なお、上記の実施例における金属粉末の粉末合金成分の組成は、以下の考えに基づき設定されたものである。
《Ni成分について》
Niは、含有量(率)が多くなると、Cu-Ni-Siの網目状の組織が生じやすく、マトリクスが強化されるが、20%を超えると、割れが発生しやすくなり、溶着性が低下する。一方で、含有量(率)が少ないと、NiSi(ニッケル珪化物)の形成やAl固溶限の増加によるAlNi化合物の形成が抑制され、クラックを抑制できるが、5%未満ではマトリクスの強化が不十分となるため、燃焼圧等のエンジン負荷に耐えられない。そのため、5.0%〜20.0%の範囲内で、第1金属粉末でのNi量を相対的に少なくし、第2金属粉末でのNi量を相対的に多くする。
《Si成分について》
Siは、含有量(率)が多くなると、Alへの溶着性が向上するが、肉盛層にニッケル珪化物(Ni3Si)等が形成されやすくなり、クラックが生じやすくなるので溶着性向上とクラック生じやすさで相殺される。より詳しくは、2.4%以下では、未溶着が発生しやすくなり、4.0%以上では、Cu-Ni-SiにおいてCu-Ni結晶粒の粒界に形成されたニッケル珪化物(Ni3Si等)が増加するため、延性が低下し、これに基材成分(Al)が固溶限を超えて混入すると粒界に金属間化合物(AlNi等)を形成し、伸びが著しく低下する。また、低いAl濃度でも高い残留引張応力が生じるためクラックを発生しやすくなる。また、0.5%以下ではマトリクスが形成されなくなる。そのため、第1金属粉末でのSi量は、2.4%〜4.0%の範囲内、第2金属粉末でのSi量は、0.5%〜4.0%の範囲内とし、第1金属粉末でのSi量は、第2金属粉末でのSi量以上とする。

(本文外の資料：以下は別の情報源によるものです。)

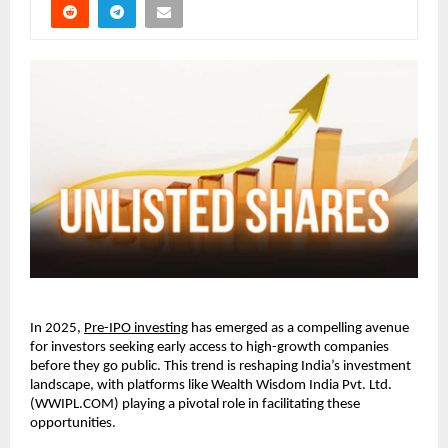
In 2025,
Pre-IPO investing
has emerged as a compelling avenue
for investors seeking early access to high-growth companies
before they go public. This trend is reshaping India’s investment
landscape, with platforms like Wealth Wisdom India Pvt. Ltd.
(WWIPL.COM) playing a pivotal role in facilitating these
opportunities.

なお、本実験では、第1金属粉末でのSi量を第2金属粉末でのSi量と同じ(3.0%)としているが、例えば、第1金属粉末でのSi量を3.0%、第2金属粉末でのSi量を2.0%などとしても良い。
《Mo成分について》
Moは、含有量(率)が少ないほど溶着性が向上するが、15.0%を超えると溶着性が著しく低下する。また、含有量(率)が多いほど硬質粒子が多く晶出し、耐摩耗性が向上するが、マトリクスに比べて靱性がないため、破断歪が低下してクラックが発生しやすくなる。より詳しくは、3.0%未満の場合は耐摩耗性が低下し、40.0%を超えると硬質粒子が過剰となり靱性が低下し、クラックが発生しやすくなる。そのため、第1金属粉末でのMo量は、0%〜15.0%の範囲内、第2金属粉末でのMo量は、3.0%〜40.0%の範囲内とし、第1金属粉末でのMo量は、第2金属粉末でのMo量未満とする。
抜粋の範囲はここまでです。